Shadows of the Empire is set between The Empire Strikes Back and Return of the Jedi, and so the starting point is a rescued Luke Skywalker with a newly affixed prosthetic hand now aware who his father is, but keeping it secret, and Darth Vader still confident Luke can be turned to the dark side. Han Solo is encased in carbonite and being flown back to Jabba the Hutt by Boba Fett, and Princess Leia has to meet Prince Xizor, revealed early as a manipulative rogue aiming to displace Vader as the Emperor’s ear.

Conceived as a multi-media experience via simultaneous launch as a video game, a novel and a graphic novel, each portion of Shadows of the Empire starts in the same place, but while keeping to broad points, each diverges. Under John Wagner, the graphic novel focuses on the galaxy’s villains, and the bounty hunters who chase them down. As Fett discovers, there’s no honour in his trade, and the sections where he’s outwitting his competitors provide the best aspects. Wagner had been writing science-fiction based adventure for a long time before taking this on, so he he has a solid grasp of what’s required for an episodic tale, but this never takes flight as it should. The over-riding impression is that he’s professional, but has no great affinity for the cast or their world.

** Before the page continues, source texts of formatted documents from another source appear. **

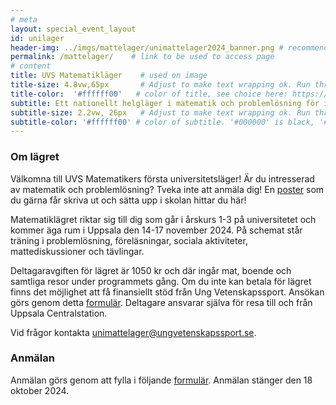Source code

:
 ```yaml
---
# meta
layout: special_event_layout
id: unilager
header-img: ../imgs/mattelager/unimattelager2024_banner.png # recommended dimensions: 2732x668px but other aspect ratios should also be fine.
permalink: /mattelager/    # link to be used to access page
# content
title: UVS Matematikläger    # used on image
title-size: 4.8vw,65px       # Adjust to make text wrapping ok. Run through min(), e.g.: min(7vw,30px)
title-color:  '#ffffff00'   # color of title, see choice here: https://developer.mozilla.org/en-US/docs/Web/CSS/named-color
subtitle: Ett nationellt helgläger i matematik och problemlösning för intresserade gymnasieungdomar!
subtitle-size: 2.2vw, 26px   # Adjust to make text wrapping ok. Run through min(), e.g.: min(7vw,30px)
subtitle-color: '#ffffff00' # color of subtitle. '#000000' is black, '#ffffff' is white (hex also work)
---
```


### Om lägret
Välkomna till UVS Matematikers första universitetsläger! Är du intresserad av matematik och problemlösning? Tveka inte att anmäla dig! En [poster](../imgs/mattelager/unimattelager2024_poster.png) som du gärna får skriva ut och sätta upp i skolan hittar du här!

Matematiklägret riktar sig till dig som går i årskurs 1-3 på universitetet och kommer äga rum i Uppsala den 14-17 november 2024. På schemat står träning i problemlösning, föreläsningar, sociala aktiviteter, mattediskussioner och tävlingar.

Deltagaravgiften för lägret är 1050 kr och där ingår mat, boende och samtliga resor under programmets gång. Om du inte kan betala för lägret finns det möjlighet att få finansiellt stöd från Ung Vetenskapssport. Ansökan görs genom detta [formulär](https://docs.google.com/forms/u/1/d/e/1FAIpQLSdh0aJxxRBZdEBbk72K2Jdhi-msMSUSYS6jMdapw89waOMUrQ/viewform?usp=send_form ). Deltagare ansvarar själva för resa till och från Uppsala Centralstation.

Vid frågor kontakta [unimattelager@ungvetenskapssport.se](mailto:unimattelager@ungvetenskapssport.se).

### Anmälan
Anmälan görs genom att fylla i följande [formulär](https://docs.google.com/forms/d/e/1FAIpQLScBfp80j3cjKkvgwbnGhx5tejUIRs2QBlBKcbphyATrT7VQww/viewform?usp=sf_link). Anmälan stänger den 18 oktober 2024.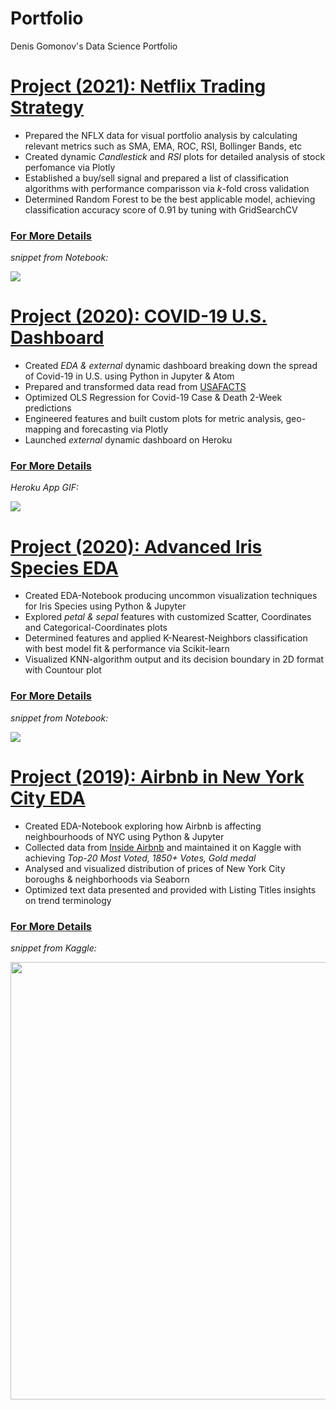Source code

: # Portfolio
Denis Gomonov's Data Science Portfolio

# [Project (2021): Netflix Trading Strategy](https://github.com/denigomonov/Streaming-Services-Trading-Strategy)
* Prepared the NFLX data for visual portfolio analysis by calculating relevant metrics such as SMA, EMA, ROC, RSI, Bollinger Bands, etc
* Created dynamic _Candlestick_ and _RSI_ plots for detailed analysis of stock perfomance via Plotly
* Established a buy/sell signal and prepared a list of classification algorithms with performance comparisson via _k_-fold cross validation
* Determined Random Forest to be the best applicable model, achieving classification accuracy score of 0.91 by tuning with GridSearchCV 

### [For More Details](https://github.com/denigomonov/Streaming-Services-Trading-Strategy#readme)

_snippet from Notebook:_

<img src=https://user-images.githubusercontent.com/34199193/123129154-bae87700-d419-11eb-854a-0ef14755cca6.gif>


# [Project (2020): COVID-19 U.S. Dashboard](https://github.com/denigomonov/COVID19-Dash)
* Created _EDA & external_ dynamic dashboard breaking down the spread of Covid-19 in U.S. using Python in Jupyter & Atom
* Prepared and transformed data read from [USAFACTS](https://usafacts.org/visualizations/coronavirus-covid-19-spread-map/)
* Optimized OLS Regression for Covid-19 Case & Death 2-Week predictions
* Engineered features and built custom plots for metric analysis, geo-mapping and forecasting via Plotly
* Launched _external_ dynamic dashboard on Heroku

### [For More Details](https://github.com/denigomonov/COVID19-Dash/blob/master/README.md)

_Heroku App GIF:_

<img src="https://user-images.githubusercontent.com/34199193/89723538-d5625f00-d9c5-11ea-9243-4aa8f7dc824c.gif">

# [Project (2020): Advanced Iris Species EDA](https://github.com/denigomonov/Iris-EDA)
* Created EDA-Notebook producing uncommon visualization techniques for Iris Species using Python & Jupyter
* Explored _petal & sepal_ features with customized Scatter, Coordinates and Categorical-Coordinates plots
* Determined features and applied K-Nearest-Neighbors classification with best model fit & performance via Scikit-learn
* Visualized KNN-algorithm output and its decision boundary in 2D format with Countour plot

### [For More Details](https://github.com/denigomonov/Iris-EDA)

_snippet from Notebook:_

<img src="https://user-images.githubusercontent.com/34199193/89725192-f1243000-d9da-11ea-913b-3dd6b3f2c8e9.gif">

# [Project (2019): Airbnb in New York City EDA](https://github.com/denigomonov/Airbnb-NYC-EDA)
* Created EDA-Notebook exploring how Airbnb is affecting neighbourhoods of NYC using Python & Jupyter
* Collected data from [Inside Airbnb](http://insideairbnb.com/) and maintained it on Kaggle with achieving _Top-20 Most Voted, 1850+ Votes, Gold medal_
* Analysed and visualized distribution of prices of New York City boroughs & neighborhoods via Seaborn
* Optimized text data presented and provided with Listing Titles insights on trend terminology 

### [For More Details](https://www.kaggle.com/dgomonov/new-york-city-airbnb-open-data)

_snippet from Kaggle:_

<img src="https://user-images.githubusercontent.com/34199193/89150990-d9a5fc80-d52d-11ea-9cdd-72a498b39e55.png" width="700">
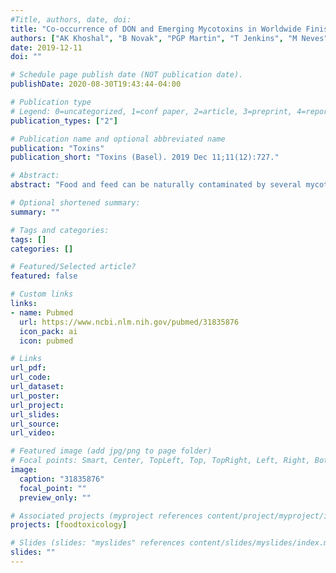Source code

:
 ```yaml
---
#Title, authors, date, doi:
title: "Co-occurrence of DON and Emerging Mycotoxins in Worldwide Finished Pig Feed and Their Combined Toxicity in Intestinal Cells"
authors: ["AK Khoshal", "B Novak", "PGP Martin", "T Jenkins", "M Neves", "G Schatzmayr", "IP Oswald", "P Pinton"]
date: 2019-12-11
doi: ""

# Schedule page publish date (NOT publication date).
publishDate: 2020-08-30T19:43:44-04:00

# Publication type
# Legend: 0=uncategorized, 1=conf paper, 2=article, 3=preprint, 4=report, 5=book, 6=book chapter, 7=thesis, 8=patent
publication_types: ["2"]

# Publication name and optional abbreviated name
publication: "Toxins"
publication_short: "Toxins (Basel). 2019 Dec 11;11(12):727."

# Abstract:
abstract: "Food and feed can be naturally contaminated by several mycotoxins, and concern about the hazard of exposure to mycotoxin mixtures is increasing. In this study, more than 800 metabolites were analyzed in 524 finished pig feed samples collected worldwide. Eighty-eight percent of the samples were co-contaminated with deoxynivalenol (DON) and other regulated/emerging mycotoxins. The Top 60 emerging/regulated mycotoxins co-occurring with DON in pig feed shows that 48%, 13%, 8% and 12% are produced by Fusarium, Aspergillus, Penicillium and Alternaria species, respectively. Then, the individual and combined toxicity of DON and the 10 most prevalent emerging mycotoxins (brevianamide F, cyclo-(L-Pro-L-Tyr), tryptophol, enniatins A1, B, B1, emodin, aurofusarin, beauvericin and apicidin) was measured at three ratios corresponding to pig feed contamination. Toxicity was assessed by measuring the viability of intestinal porcine epithelial cells, IPEC-1, at 48-h. BRV-F, Cyclo and TRPT did not alter cell viability. The other metabolites were ranked in the following order of toxicity: apicidin > enniatin A1 > DON > beauvericin > enniatin B > enniatin B1 > emodin > aurofusarin. In most of the mixtures, combined toxicity was similar to the toxicity of DON alone. In terms of pig health, these results demonstrate that the co-occurrence of emerging mycotoxins that we tested with DON does not exacerbate toxicity."

# Optional shortened summary:
summary: ""

# Tags and categories:
tags: []
categories: []

# Featured/Selected article?
featured: false

# Custom links
links:
- name: Pubmed
  url: https://www.ncbi.nlm.nih.gov/pubmed/31835876
  icon_pack: ai
  icon: pubmed

# Links
url_pdf:
url_code:
url_dataset:
url_poster:
url_project:
url_slides:
url_source:
url_video:

# Featured image (add jpg/png to page folder)
# Focal points: Smart, Center, TopLeft, Top, TopRight, Left, Right, BottomLeft, Bottom, BottomRight
image: 
  caption: "31835876"
  focal_point: ""
  preview_only: ""

# Associated projects (myproject references content/project/myproject/index.md)
projects: [foodtoxicology]

# Slides (slides: "myslides" references content/slides/myslides/index.md)
slides: ""
---
```

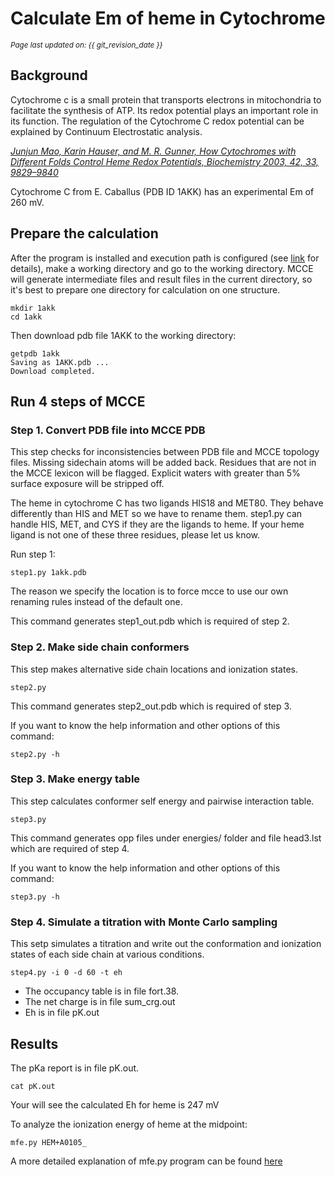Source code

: # Calculate Em of heme in Cytochrome
<small><i>Page last updated on: {{ git_revision_date }}</i></small>

## Background

Cytochrome c is a small protein that transports electrons in mitochondria to facilitate the synthesis of ATP. Its redox potential plays an important role in its function. The regulation of the Cytochrome C redox potential can be explained by Continuum Electrostatic analysis.

*[Junjun Mao, Karin Hauser, and M. R. Gunner, How Cytochromes with Different Folds Control Heme Redox Potentials, Biochemistry 2003, 42, 33, 9829–9840](https://pubs.acs.org/doi/full/10.1021/bi027288k)*


Cytochrome C from E. Caballus (PDB ID 1AKK) has an experimental Em of 260 mV.

## Prepare the calculation

After the program is installed and execution path is configured (see [link](quick.md) for details),
make a working directory and go to the working directory. MCCE will generate intermediate files and result files in
the current directory, so it's best to prepare one directory for calculation on one structure.

```
mkdir 1akk
cd 1akk
```

Then download pdb file 1AKK to the working directory:
```
getpdb 1akk
Saving as 1AKK.pdb ...
Download completed. 
```

## Run 4 steps of MCCE

### Step 1. Convert PDB file into MCCE PDB
This step checks for inconsistencies between PDB file and MCCE topology files.  Missing sidechain atoms will be added back.  Residues that are not in the MCCE lexicon will be flagged.  Explicit waters with greater than 5% surface exposure will be stripped off.  

The heme in cytochrome C has two ligands HIS18 and MET80. They behave differently than HIS and MET so we have to rename them. step1.py can handle HIS, MET, and CYS if they are the ligands to heme. If your heme ligand is not one of these three residues, please let us know.

Run step 1:
```
step1.py 1akk.pdb
```

The reason we specify the location is to force mcce to use our own renaming rules instead of the default one.

This command generates step1_out.pdb which is required of step 2.


### Step 2. Make side chain conformers
This step makes alternative side chain locations and ionization states.

```
step2.py
```

This command generates step2_out.pdb which is required of step 3.

If you want to know the help information and other options of this command:
```
step2.py -h
```

### Step 3. Make energy table
This step calculates conformer self energy and pairwise interaction table.

```
step3.py
```

This command generates opp files under energies/ folder and file head3.lst which are required of step 4.

If you want to know the help information and other options of this command:
```
step3.py -h
```

### Step 4. Simulate a titration with Monte Carlo sampling
This setp simulates a titration and write out the conformation and ionization states of each side chain at various conditions.

```
step4.py -i 0 -d 60 -t eh
```

* The occupancy table is in file fort.38.
* The net charge is in file sum_crg.out
* Eh is in file pK.out

## Results
The pKa report is in file pK.out.

```
cat pK.out
```

Your will see the calculated Eh for heme is 247 mV

To analyze the ionization energy of heme at the midpoint:
```
mfe.py HEM+A0105_
```

A more detailed explanation of mfe.py program can be found [here](tools.md#mfepy)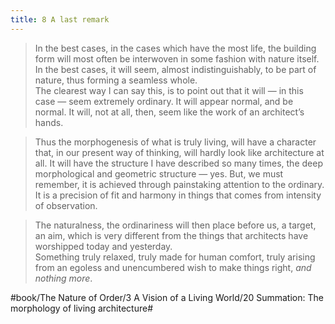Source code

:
 ```yaml
---
title: 8 A last remark
---
```


> In the best cases, in the cases which have the most life, the building form will most often be interwoven in some fashion with nature itself. In the best cases, it will seem, almost indistinguishably, to be part of nature, thus forming a seamless whole.  
> The clearest way I can say this, is to point out that it will — in this case — seem extremely ordinary. It will appear normal, and be normal. It will, not at all, then, seem like the work of an architect’s hands.  

> Thus the morphogenesis of what is truly living, will have a character that, in our present way of thinking, will hardly look like architecture at all. It will have the structure I have described so many times, the deep morphological and geometric structure — yes. But, we must remember, it is achieved through painstaking attention to the ordinary. It is a precision of fit and harmony in things that comes from intensity of observation.  

> The naturalness, the ordinariness will then place before us, a target, an aim, which is very different from the things that architects have worshipped today and yesterday.  
> Something truly relaxed, truly made for human comfort, truly arising from an egoless and unencumbered wish to make things right, *and nothing more*.  

#book/The Nature of Order/3 A Vision of a Living World/20 Summation: The morphology of living architecture#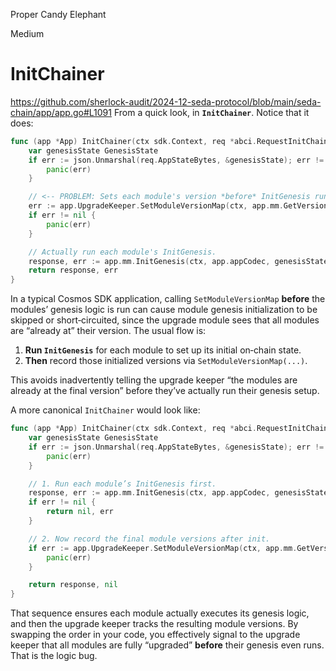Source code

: Proper Candy Elephant

Medium

# InitChainer

https://github.com/sherlock-audit/2024-12-seda-protocol/blob/main/seda-chain/app/app.go#L1091
From a quick look, in **`InitChainer`**. Notice that it does:

```go
func (app *App) InitChainer(ctx sdk.Context, req *abci.RequestInitChain) (*abci.ResponseInitChain, error) {
    var genesisState GenesisState
    if err := json.Unmarshal(req.AppStateBytes, &genesisState); err != nil {
        panic(err)
    }

    // <-- PROBLEM: Sets each module's version *before* InitGenesis runs.
    err := app.UpgradeKeeper.SetModuleVersionMap(ctx, app.mm.GetVersionMap())
    if err != nil {
        panic(err)
    }

    // Actually run each module's InitGenesis.
    response, err := app.mm.InitGenesis(ctx, app.appCodec, genesisState)
    return response, err
}
```

In a typical Cosmos SDK application, calling `SetModuleVersionMap` **before** the modules’ genesis logic is run can cause module genesis initialization to be skipped or short‐circuited, since the upgrade module sees that all modules are “already at” their version. The usual flow is:

1. **Run `InitGenesis`** for each module to set up its initial on‐chain state.  
2. **Then** record those initialized versions via `SetModuleVersionMap(...)`.

This avoids inadvertently telling the upgrade keeper “the modules are already at the final version” before they’ve actually run their genesis setup.

A more canonical `InitChainer` would look like:

```go
func (app *App) InitChainer(ctx sdk.Context, req *abci.RequestInitChain) (*abci.ResponseInitChain, error) {
    var genesisState GenesisState
    if err := json.Unmarshal(req.AppStateBytes, &genesisState); err != nil {
        panic(err)
    }

    // 1. Run each module’s InitGenesis first.
    response, err := app.mm.InitGenesis(ctx, app.appCodec, genesisState)
    if err != nil {
        return nil, err
    }

    // 2. Now record the final module versions after init.
    if err := app.UpgradeKeeper.SetModuleVersionMap(ctx, app.mm.GetVersionMap()); err != nil {
        panic(err)
    }

    return response, nil
}
```

That sequence ensures each module actually executes its genesis logic, and then the upgrade keeper tracks the resulting module versions. By swapping the order in your code, you effectively signal to the upgrade keeper that all modules are fully “upgraded” **before** their genesis even runs. That is the logic bug.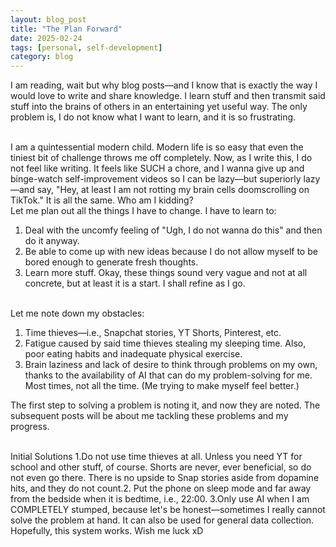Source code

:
 ```yaml
---
layout: blog_post
title: "The Plan Forward"
date: 2025-02-24
tags: [personal, self-development]
category: blog
---
```

I am reading, wait but why blog posts—and I know that is exactly the way I would love to write and share knowledge. I learn stuff and then transmit said stuff into the brains of others in an entertaining yet useful way. The only problem is, I do not know what I want to learn, and it is so frustrating.

<br>
I am a quintessential modern child. Modern life is so easy that even the tiniest bit of challenge throws me off completely. Now, as I write this, I do not feel like writing. It feels like SUCH a chore, and I wanna give up and binge-watch self-improvement videos so I can be lazy—but superiorly lazy—and say, "Hey, at least I am not rotting my brain cells doomscrolling on TikTok." It is all the same. Who am I kidding?

<br>
Let me plan out all the things I have to change.
I have to learn to:

1.  Deal with the uncomfy feeling of "Ugh, I do not wanna do this" and then do it anyway.
2.  Be able to come up with new ideas because I do not allow myself to be bored enough to generate fresh thoughts.
3.  Learn more stuff.
Okay, these things sound very vague and not at all concrete, but at least it is a start. I shall refine as I go.

<br>
Let me note down my obstacles:

1. Time thieves—i.e., Snapchat stories, YT Shorts, Pinterest, etc.
2.  Fatigue caused by said time thieves stealing my sleeping time. Also, poor eating habits and inadequate physical exercise.
3.  Brain laziness and lack of desire to think through problems on my own, thanks to the availability of AI that can do my problem-solving for me. Most times, not all the time. (Me trying to make myself feel better.)

The first step to solving a problem is noting it, and now they are noted. The subsequent posts will be about me tackling these problems and my progress.

<br>
Initial Solutions
1.Do not use time thieves at all. Unless you need YT for school and other stuff, of course. Shorts are never, ever beneficial, so do not even go there. There is no upside to Snap stories aside from dopamine hits, and they do not count.2. Put the phone on sleep mode and far away from the bedside when it is bedtime, i.e., 22:00.
3.Only use AI when I am COMPLETELY stumped, because let's be honest—sometimes I really cannot solve the problem at hand. It can also be used for general data collection.
<br>
Hopefully, this system works. Wish me luck xD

Killian Plunkett has a great loose and sometimes scratchy style, designs good aliens and builds character well. He packs his panels with eye-catching detail. An example is the opening of the second chapter in which there’s a discussion with Jabba while he’s eating, and Rancor is prancing around. Plunkett’s also good with locations, but he’s not as good with space battles. His craft are extensively detailed, and if a single striking image is needed that’s great, but the battle scenes don’t have the memorable aspects of those by other Star Wars artists.

Shadows of the Empire is now long out of print, but was collected with its sequel Evolution in the Shadows of the Empire Omnibus.